--- START ---
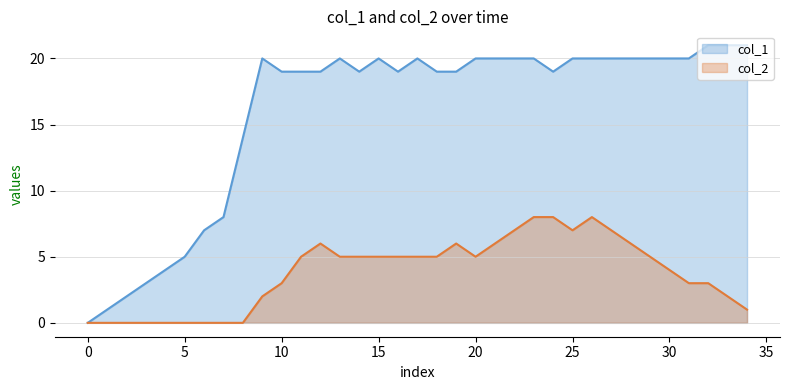

Which series has the widest spread of values?

col_1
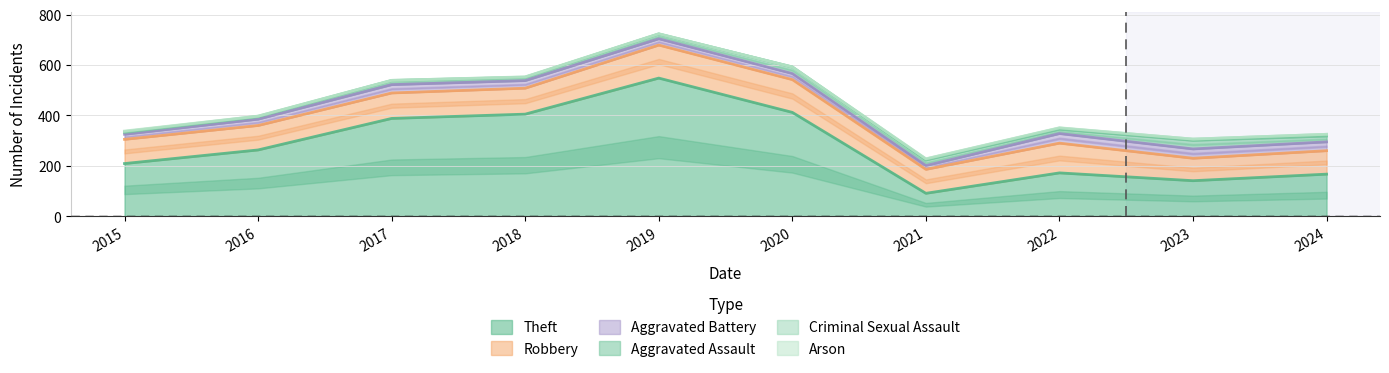

True or false: Theft and Arson intersect in this chart.

False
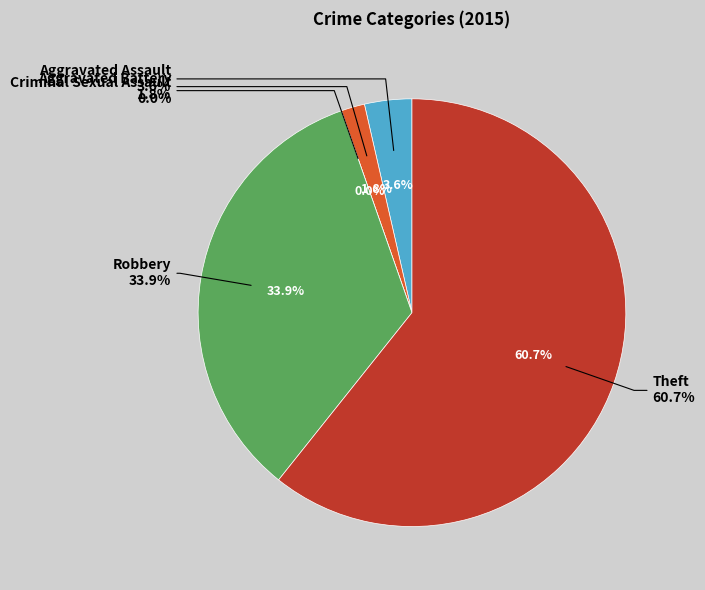

Approximately how many times larger is the value at Aggravated Assault compared to Robbery?

0.1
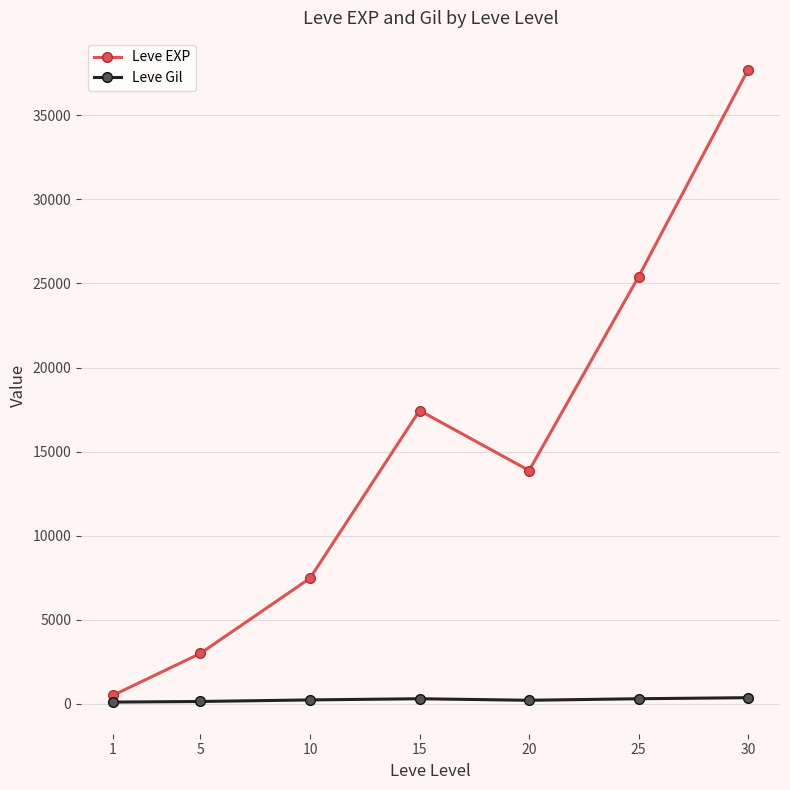

At which category does Leve EXP reach its first local peak?

15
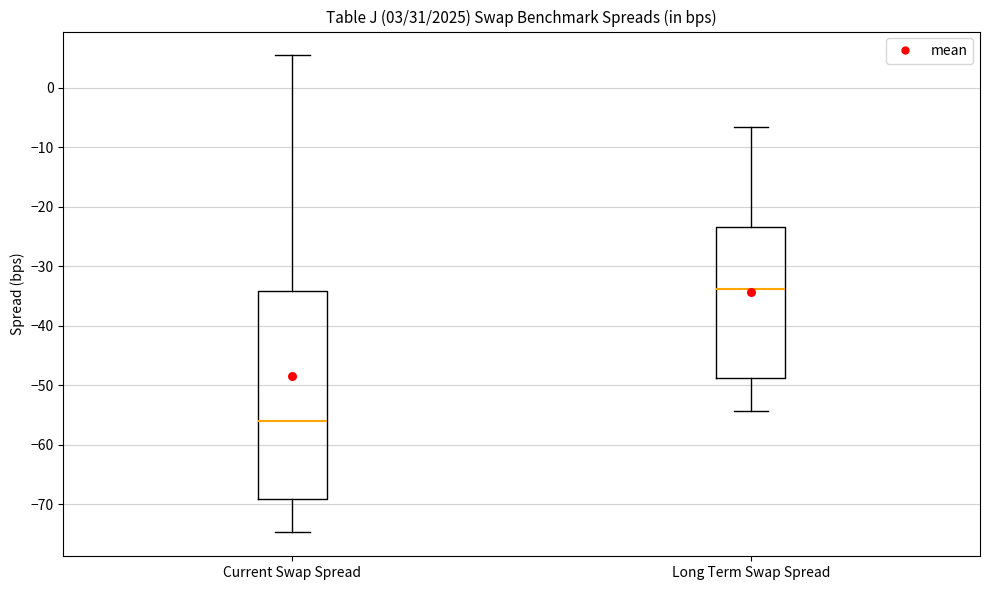

Which box is the tallest, from its lower edge to its upper edge?

Current Swap Spread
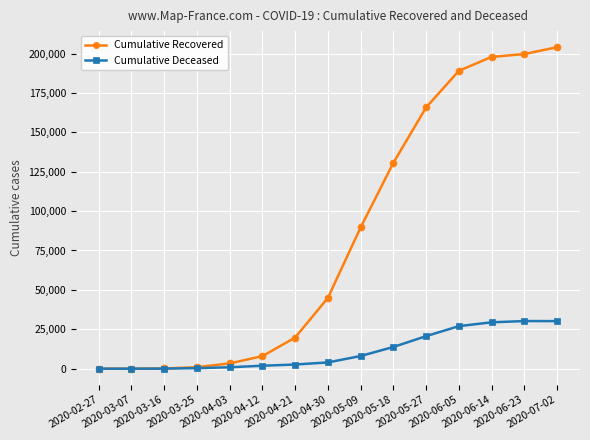

What is the approximate value of Cumulative Deceased at 2020-06-23?

30212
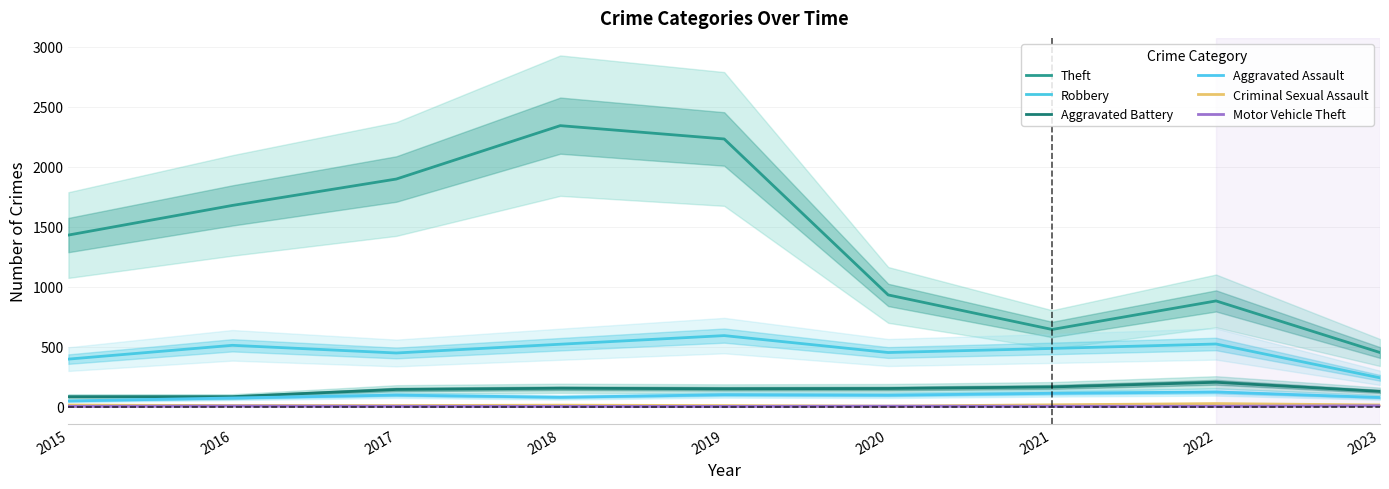

True or false: Theft and Motor Vehicle Theft intersect in this chart.

False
--- END ---
- Instructions to follow:
Return each line of the data above that contains the word "this".

- Task result:
True or false: Theft and Arson intersect in this chart.
True or false: Theft and Motor Vehicle Theft intersect in this chart.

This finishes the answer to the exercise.